Architecture of the WSO2 Stream Processor

Take a Deep dive in to WSO2 SP using this link

https://docs.wso2.com/display/SP400/Stream+Processor+Documentation

There are three types of WSO2 SP clusters.

  1. Minimum High Availability Deployment
  2. Distributed Deployment
  3. Multi Datacenter High Availability Deployment

In this post I will focus on the architecture of Distributed Deployment Pattern of WSO2 Stream Processor and how a distributed siddhi application will be executed after it gets deployed. Before diving in to that, Let’s see what is a distributed system.

Distributed

A distributed system is one which is split into multiple running machines, all of which work together in a cluster to appear as one single node to the end user. The benefits to this approach are high availability and fault-tolerance.

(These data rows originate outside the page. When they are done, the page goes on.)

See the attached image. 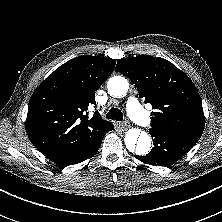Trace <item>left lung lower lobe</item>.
Wrapping results in <instances>:
<instances>
[{"label":"left lung lower lobe","instance_id":"0a47b994","mask_svg":"<svg viewBox=\"0 0 222 222\" xmlns=\"http://www.w3.org/2000/svg\"><path fill=\"white\" fill-rule=\"evenodd\" d=\"M149 133L154 148L146 156L135 155V157L143 163L164 167L182 158L200 138L193 133L166 128H152Z\"/></svg>","mask_w":222,"mask_h":222}]
</instances>
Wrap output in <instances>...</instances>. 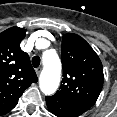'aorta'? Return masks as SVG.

This deployment pattern is suitable in such scenarios where single SP fails to manage high amount of data as it allows complex event processing in a distributed manner. i.e High volume of data will be distributed among multiple SP instances instead of having them accumulated at a single point.

Let’s understand the architecture of the Distributed Deployment.

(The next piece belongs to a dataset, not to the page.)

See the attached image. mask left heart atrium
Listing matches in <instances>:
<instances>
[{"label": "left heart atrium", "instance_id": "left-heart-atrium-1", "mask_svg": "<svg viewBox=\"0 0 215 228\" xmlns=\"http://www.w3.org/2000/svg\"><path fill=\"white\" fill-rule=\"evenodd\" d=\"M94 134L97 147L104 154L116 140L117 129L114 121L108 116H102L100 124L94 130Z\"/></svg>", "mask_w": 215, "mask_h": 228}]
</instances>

From the following figure, you can get an idea about work flow of this deployment pattern.

Manager cluster

The manager node is the essential component in the distributed cluster as it functions as the brain of this cluster. The manager cluster contains two or more WSO2 SP instances where one will be active node and others are passive nodes. These nodes are configured to run in the high availability mode as when active manager node goes down, other node in the cluster will be elected as the manager to handle the resource cluster. The manager cluster is responsible for parsing a user-defined distributed Siddhi application, dividing it to multiple Siddhi applications according to the execution group, creating the required topics and then deploying them in the available resource nodes. The manager cluster also handles resource nodes that join/leave the distributed cluster, and re-schedules the Siddhi applications accordingly.

Resource cluster

A resource cluster contains multiple WSO2 SP instances. Each instance sends a periodic heartbeat to the manager cluster so that the manager can identify the active resource nodes. The resource nodes are responsible for running Siddhi applications assigned to them by the manager nodes. A resource node continues to run its Siddhi applications until a manager node undeploys them, or until it is considered as unresponsive. A node is considered inactive when it fails to return heartbeats for a specified amount of time. If a resource node is identified as inactive, manager node undeploys its Siddhi applications waits for available resource nodes to reschedule.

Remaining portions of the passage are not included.